The federal unemployment benefits go to people who have exhausted their state benefits, which typically last 26 weeks.

Reid said he’d also hold votes early next year to raise the federal minimum wage and ensure that doctors are paid enough to see Medicare patients — also known as the “doc fix.”

Rather than deal with those matters, the Senate is now spending 30 hours debating the nomination of Nina Pillard to the D.C. Circuit Court. A vote on her confirmation is scheduled for 1 a.m. Thursday unless Republicans agree to yield back time.

“We could be voting on all this stuff now,” Reid said. “Instead Republicans are insisting that we vote on a nomination hours from now, after they’ve frittered away 30 hours of the Senate’s time. … So when people complain that they’re not at home with their families this holiday season, here is the reason: Republican obstruction.”

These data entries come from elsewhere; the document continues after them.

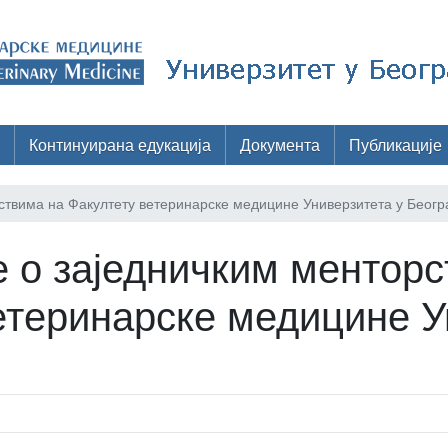
Континуирана едукација
Документа
Публикације
твима на Факултету ветеринарске медицине Универзитета у Беогр
о заједничким менторс
етеринарске медицине У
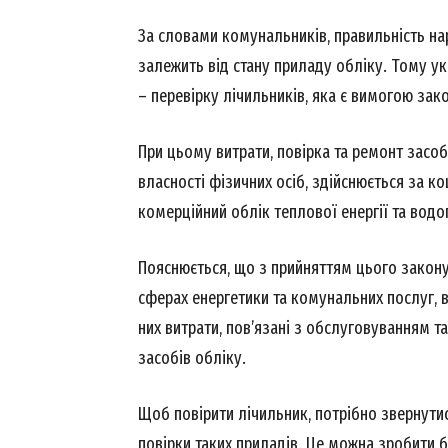
За словами комунальників, правильність на
залежить від стану приладу обліку. Тому 
– перевірку лічильників, яка є вимогою зак
При цьому витрати, повірка та ремонт засоб
власності фізичних осіб, здійснюється за к
комерційний облік теплової енергії та водо
Пояснюється, що з прийняттям цього закону
News 
сферах енергетики та комунальних послуг, 
Magazin
них витрати, пов’язані з обслуговуванням т
засобів обліку.
Щоб повірити лічильник, потрібно звернутис
повірки таких приладів. Це можна зробити 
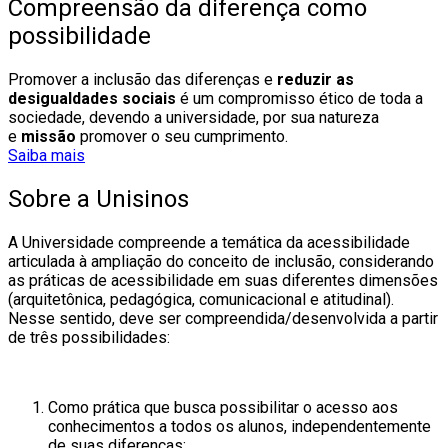
Compreensão da diferença como
possibilidade
Promover a inclusão das diferenças e
reduzir as
desigualdades sociais
é um compromisso ético de toda a
sociedade, devendo a universidade, por sua natureza
e
missão
promover o seu cumprimento.
Saiba mais
Sobre a Unisinos
A Universidade compreende a temática da acessibilidade
articulada à ampliação do conceito de inclusão, considerando
as práticas de acessibilidade em suas diferentes dimensões
(arquitetônica, pedagógica, comunicacional e atitudinal).
Nesse sentido, deve ser compreendida/desenvolvida a partir
de três possibilidades:
Como prática que busca possibilitar o acesso aos
conhecimentos a todos os alunos, independentemente
de suas diferenças;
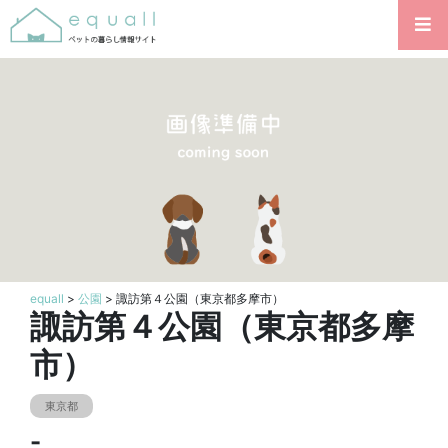
equall
>
公園
> 諏訪第４公園（東京都多摩市）
諏訪第４公園（東京都多摩
市）
東京都
-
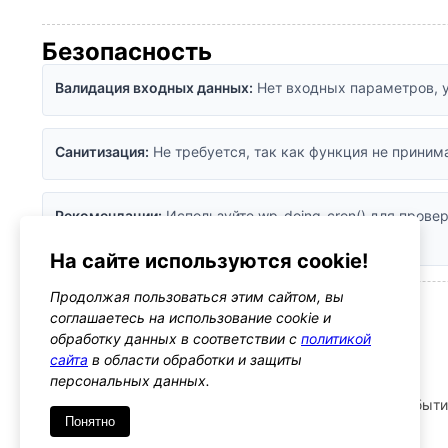
Безопасность
Валидация входных данных:
Нет входных параметров, 
Санитизация:
Не требуется, так как функция не прини
Рекомендации:
Используйте wp_doing_cron() для прове
длительных задач
На сайте используются cookie!
Продолжая пользоваться этим сайтом, вы
— Связанные функции
соглашаетесь на использование cookie и
обработку данных в соответствии с
политикой
wp_schedule_event()
сайта
в области обработки и защиты
Запланировать выполнение задачи в cron
персональных данных.
wp_next_scheduled()
Получить время следующего запланированного событ
Понятно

Republicans are upset that Democrats unilaterally changed the Senate filibuster rules using the “nuclear option” to ensure only 51 votes are needed to end a filibuster on nominations below the level of the Supreme Court.

Senate Minority Leader Mitch McConnell (R-Ky.) said Reid was to blame for the Senate not voting on unemployment insurance, pointing out that Reid controls the Senate schedule and the nominations aren’t essential now.

“He’s the one in charge of the schedule,” McConnell said of Reid. “He’s taking a week here on nonessential nominations, all of which could be handled later, and it was his choice.”